_PROVIDED INFORMATION_
--- START ---
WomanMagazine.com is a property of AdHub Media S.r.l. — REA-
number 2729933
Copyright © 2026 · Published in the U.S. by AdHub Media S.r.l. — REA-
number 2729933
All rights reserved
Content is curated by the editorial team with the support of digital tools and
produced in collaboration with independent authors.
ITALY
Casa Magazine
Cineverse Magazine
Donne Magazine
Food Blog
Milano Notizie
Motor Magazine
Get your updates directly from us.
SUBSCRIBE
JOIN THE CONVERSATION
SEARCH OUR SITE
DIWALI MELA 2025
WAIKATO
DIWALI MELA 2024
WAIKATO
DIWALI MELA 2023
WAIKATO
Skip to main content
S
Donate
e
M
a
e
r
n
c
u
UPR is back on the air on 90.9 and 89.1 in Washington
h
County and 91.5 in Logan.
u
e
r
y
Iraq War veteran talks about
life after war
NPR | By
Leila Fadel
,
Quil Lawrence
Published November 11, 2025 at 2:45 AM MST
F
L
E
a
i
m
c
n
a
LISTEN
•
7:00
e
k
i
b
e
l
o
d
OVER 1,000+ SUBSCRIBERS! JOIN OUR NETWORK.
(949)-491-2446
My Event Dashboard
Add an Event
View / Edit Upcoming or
--- END ---
--- START ---
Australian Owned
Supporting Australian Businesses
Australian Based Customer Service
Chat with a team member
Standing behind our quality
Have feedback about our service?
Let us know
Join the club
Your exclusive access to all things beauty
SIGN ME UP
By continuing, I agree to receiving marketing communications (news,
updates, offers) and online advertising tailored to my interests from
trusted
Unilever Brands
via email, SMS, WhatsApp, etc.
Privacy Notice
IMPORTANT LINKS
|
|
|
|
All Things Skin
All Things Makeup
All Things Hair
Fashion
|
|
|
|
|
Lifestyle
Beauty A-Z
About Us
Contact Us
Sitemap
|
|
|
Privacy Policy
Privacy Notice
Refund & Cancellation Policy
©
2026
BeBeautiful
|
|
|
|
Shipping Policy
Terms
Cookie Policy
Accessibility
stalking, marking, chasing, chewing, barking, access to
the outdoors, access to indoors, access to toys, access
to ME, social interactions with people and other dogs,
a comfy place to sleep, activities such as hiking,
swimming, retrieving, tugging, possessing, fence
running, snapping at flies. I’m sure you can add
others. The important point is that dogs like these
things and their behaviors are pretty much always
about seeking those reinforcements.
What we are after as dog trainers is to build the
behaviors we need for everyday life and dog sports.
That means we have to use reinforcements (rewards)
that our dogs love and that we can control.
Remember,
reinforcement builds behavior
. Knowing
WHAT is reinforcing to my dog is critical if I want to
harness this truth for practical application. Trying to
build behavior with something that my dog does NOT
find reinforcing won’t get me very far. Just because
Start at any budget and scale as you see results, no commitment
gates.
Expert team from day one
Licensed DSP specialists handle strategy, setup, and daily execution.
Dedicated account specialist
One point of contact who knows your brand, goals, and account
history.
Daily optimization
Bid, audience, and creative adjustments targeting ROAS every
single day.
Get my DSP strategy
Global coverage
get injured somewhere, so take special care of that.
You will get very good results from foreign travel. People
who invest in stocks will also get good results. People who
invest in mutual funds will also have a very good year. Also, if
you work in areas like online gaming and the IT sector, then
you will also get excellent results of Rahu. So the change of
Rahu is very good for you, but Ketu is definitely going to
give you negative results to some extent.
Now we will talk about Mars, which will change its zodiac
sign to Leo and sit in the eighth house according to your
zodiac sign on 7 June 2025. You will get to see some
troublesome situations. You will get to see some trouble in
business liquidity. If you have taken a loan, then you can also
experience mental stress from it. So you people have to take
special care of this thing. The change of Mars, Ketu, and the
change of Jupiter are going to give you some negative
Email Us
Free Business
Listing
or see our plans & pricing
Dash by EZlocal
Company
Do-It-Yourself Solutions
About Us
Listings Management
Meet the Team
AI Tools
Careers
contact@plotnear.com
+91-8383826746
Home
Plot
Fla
--- END ---
--- START ---
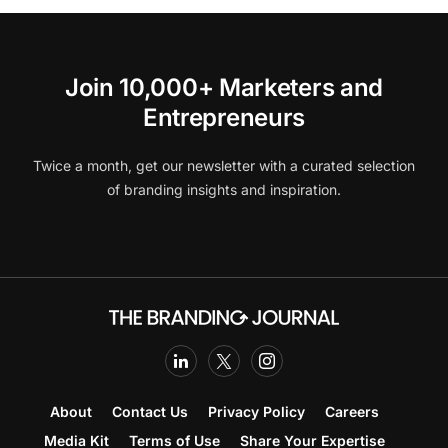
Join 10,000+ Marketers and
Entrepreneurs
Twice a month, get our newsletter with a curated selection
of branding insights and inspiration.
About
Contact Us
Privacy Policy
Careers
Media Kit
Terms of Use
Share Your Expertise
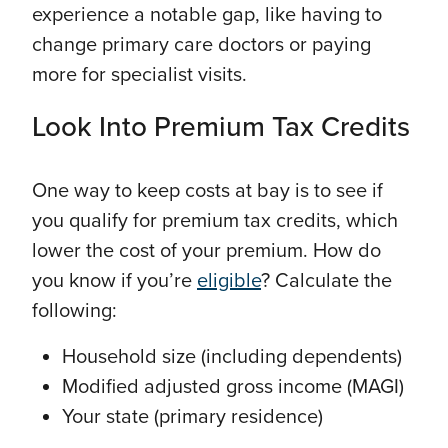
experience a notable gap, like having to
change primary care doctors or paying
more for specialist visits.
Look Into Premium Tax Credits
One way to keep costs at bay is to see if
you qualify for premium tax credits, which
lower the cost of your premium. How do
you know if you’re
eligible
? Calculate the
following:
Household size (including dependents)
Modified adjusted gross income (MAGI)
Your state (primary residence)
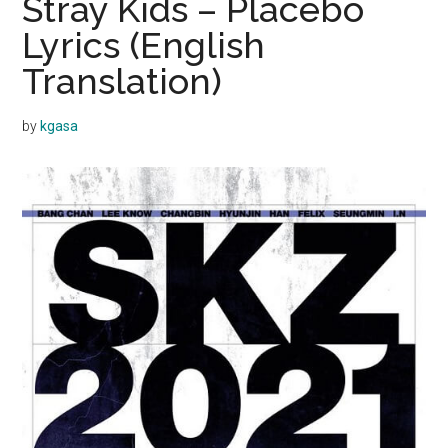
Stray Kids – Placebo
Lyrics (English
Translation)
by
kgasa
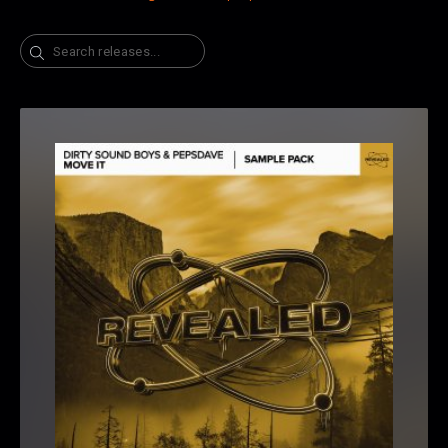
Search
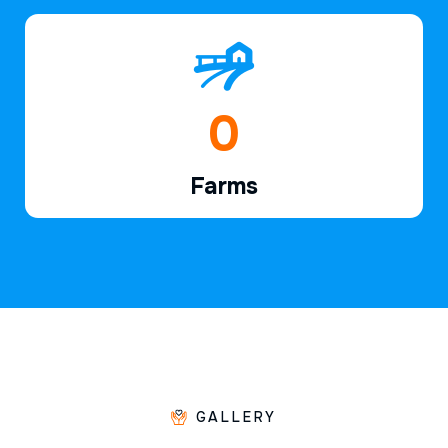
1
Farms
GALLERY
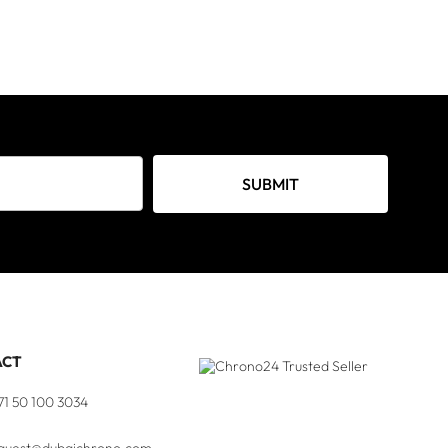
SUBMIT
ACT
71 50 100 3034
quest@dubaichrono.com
--- END ---
_WHAT YOU HAVE TO DO_
The string "negative" may occur in the listing; show every line where it does.

_COMPLETED TASK_
give you negative results to some extent.
change of Jupiter are going to give you some negative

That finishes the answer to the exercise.